> [Work item] The word "brombo" occurs in some lines of the data. Return each such line.

> [Data under study]

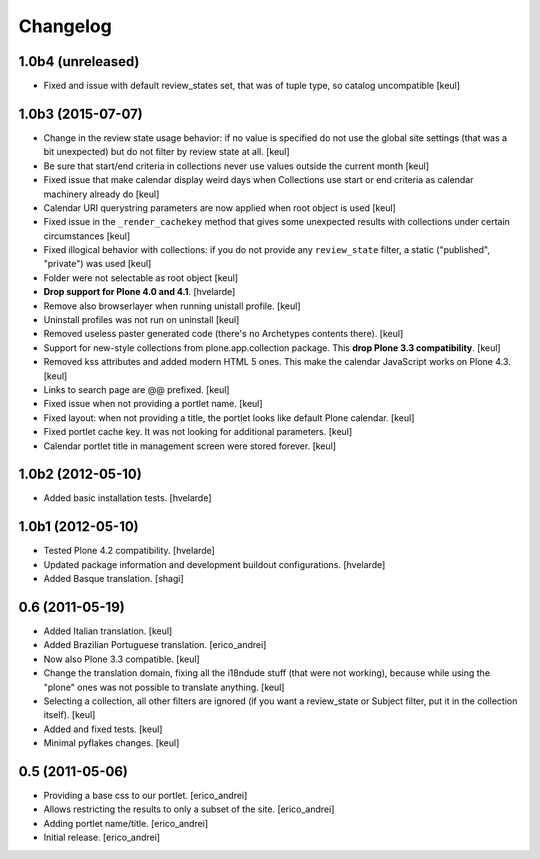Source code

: Changelog
---------

1.0b4 (unreleased)
^^^^^^^^^^^^^^^^^^

- Fixed and issue with default review_states set, that was of tuple type,
  so catalog uncompatible
  [keul]


1.0b3 (2015-07-07)
^^^^^^^^^^^^^^^^^^

- Change in the review state usage behavior: if no value is specified do not
  use the global site settings (that was a bit unexpected) but do not filter
  by review state at all.
  [keul]
- Be sure that start/end criteria in collections never use values outside the
  current month
  [keul]
- Fixed issue that make calendar display weird days when Collections use start
  or end criteria as calendar machinery already do
  [keul]
- Calendar URI querystring parameters are now applied when root object is used
  [keul]
- Fixed issue in the ``_render_cachekey`` method that gives some unexpected
  results with collections under certain circumstances
  [keul]
- Fixed illogical behavior with collections: if you do not provide any
  ``review_state`` filter, a static ("published", "private") was used
  [keul]
- Folder were not selectable as root object [keul]
- **Drop support for Plone 4.0 and 4.1**.
  [hvelarde]
- Remove also browserlayer when running unistall profile. [keul]
- Uninstall profiles was not run on uninstall [keul]
- Removed useless paster generated code (there's no Archetypes contents there).
  [keul]
- Support for new-style collections from plone.app.collection package.
  This **drop Plone 3.3 compatibility**. [keul]
- Removed kss attributes and added modern HTML 5 ones. This make the
  calendar JavaScript works on Plone 4.3. [keul]
- Links to search page are @@ prefixed. [keul]
- Fixed issue when not providing a portlet name. [keul]
- Fixed layout: when not providing a title, the portlet looks like default
  Plone calendar. [keul]
- Fixed portlet cache key. It was not looking for additional parameters.
  [keul]
- Calendar portlet title in management screen were stored forever. [keul]

1.0b2 (2012-05-10)
^^^^^^^^^^^^^^^^^^

- Added basic installation tests. [hvelarde]


1.0b1 (2012-05-10)
^^^^^^^^^^^^^^^^^^

- Tested Plone 4.2 compatibility. [hvelarde]

- Updated package information and development buildout configurations.
  [hvelarde]

- Added Basque translation. [shagi]


0.6 (2011-05-19)
^^^^^^^^^^^^^^^^

- Added Italian translation. [keul]

- Added Brazilian Portuguese translation. [erico_andrei]

- Now also Plone 3.3 compatible. [keul]

- Change the translation domain, fixing all the i18ndude stuff (that were not
  working), because while using the "plone" ones was not possible to translate
  anything. [keul]

- Selecting a collection, all other filters are ignored (if you want a
  review_state or Subject filter, put it in the collection itself). [keul]

- Added and fixed tests. [keul]

- Minimal pyflakes changes. [keul]


0.5 (2011-05-06)
^^^^^^^^^^^^^^^^

- Providing a base css to our portlet. [erico_andrei]

- Allows restricting the results to only a subset of the site. [erico_andrei]

- Adding portlet name/title. [erico_andrei]

- Initial release. [erico_andrei]


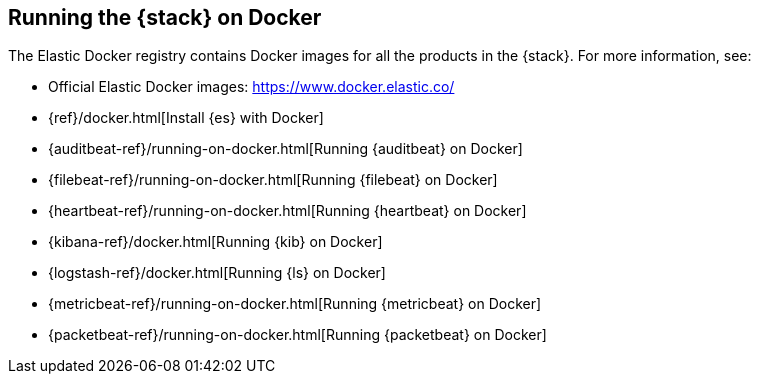 [[get-started-docker]]
== Running the {stack} on Docker

The Elastic Docker registry contains Docker images for all the products in the 
{stack}. For more information, see:

* Official Elastic Docker images: https://www.docker.elastic.co/
* {ref}/docker.html[Install {es} with Docker]
//* {apm-server-ref}/running-on-docker.html[Running APM Server on Docker]
* {auditbeat-ref}/running-on-docker.html[Running {auditbeat} on Docker]
* {filebeat-ref}/running-on-docker.html[Running {filebeat} on Docker]
* {heartbeat-ref}/running-on-docker.html[Running {heartbeat} on Docker]
* {kibana-ref}/docker.html[Running {kib} on Docker] 
* {logstash-ref}/docker.html[Running {ls} on Docker]
* {metricbeat-ref}/running-on-docker.html[Running {metricbeat} on Docker]
* {packetbeat-ref}/running-on-docker.html[Running {packetbeat} on Docker]



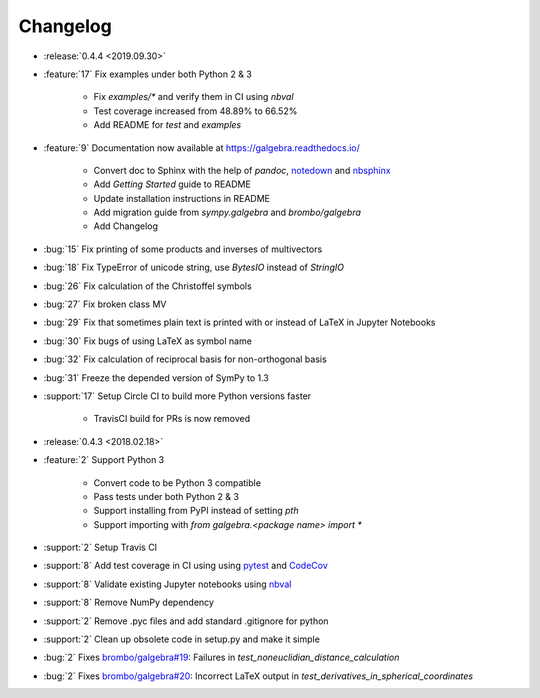 =========
Changelog
=========

- :release:`0.4.4 <2019.09.30>`
- :feature:`17` Fix examples under both Python 2 & 3

    * Fix `examples/*` and verify them in CI using `nbval`
    * Test coverage increased from 48.89% to 66.52%
    * Add README for `test` and `examples`

- :feature:`9` Documentation now available at https://galgebra.readthedocs.io/

    * Convert doc to Sphinx with the help of `pandoc`, `notedown <https://github.com/aaren/notedown>`_  and `nbsphinx <https://nbsphinx.readthedocs.io/en/0.3.5/>`_
    * Add `Getting Started` guide to README
    * Update installation instructions in README
    * Add migration guide from `sympy.galgebra` and `brombo/galgebra`
    * Add Changelog

- :bug:`15` Fix printing of some products and inverses of multivectors
- :bug:`18` Fix TypeError of unicode string, use `BytesIO` instead of `StringIO`
- :bug:`26` Fix calculation of the Christoffel symbols
- :bug:`27` Fix broken class MV
- :bug:`29` Fix that sometimes plain text is printed with or instead of LaTeX in Jupyter Notebooks
- :bug:`30` Fix bugs of using LaTeX as symbol name
- :bug:`32` Fix calculation of reciprocal basis for non-orthogonal basis
- :bug:`31` Freeze the depended version of SymPy to 1.3
- :support:`17` Setup Circle CI to build more Python versions faster

    * TravisCI build for PRs is now removed

- :release:`0.4.3 <2018.02.18>`
- :feature:`2` Support Python 3

    * Convert code to be Python 3 compatible
    * Pass tests under both Python 2 & 3
    * Support installing from PyPI instead of setting `pth`
    * Support importing with `from galgebra.<package name> import *`

- :support:`2` Setup Travis CI
- :support:`8` Add test coverage in CI using using `pytest <https://pytest.org/>`_ and `CodeCov <https://codecov.io/gh/pygae/galgebra>`_
- :support:`8` Validate existing Jupyter notebooks using `nbval <https://github.com/computationalmodelling/nbval>`_
- :support:`8` Remove NumPy dependency
- :support:`2` Remove .pyc files and add standard .gitignore for python
- :support:`2` Clean up obsolete code in setup.py and make it simple
- :bug:`2` Fixes `brombo/galgebra#19 <https://github.com/brombo/galgebra/issues/19>`_: Failures in `test_noneuclidian_distance_calculation`
- :bug:`2` Fixes `brombo/galgebra#20 <https://github.com/brombo/galgebra/issues/20>`_: Incorrect LaTeX output in `test_derivatives_in_spherical_coordinates`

> [Result below]
    * Add migration guide from `sympy.galgebra` and `brombo/galgebra`
- :bug:`2` Fixes `brombo/galgebra#19 <https://github.com/brombo/galgebra/issues/19>`_: Failures in `test_noneuclidian_distance_calculation`
- :bug:`2` Fixes `brombo/galgebra#20 <https://github.com/brombo/galgebra/issues/20>`_: Incorrect LaTeX output in `test_derivatives_in_spherical_coordinates`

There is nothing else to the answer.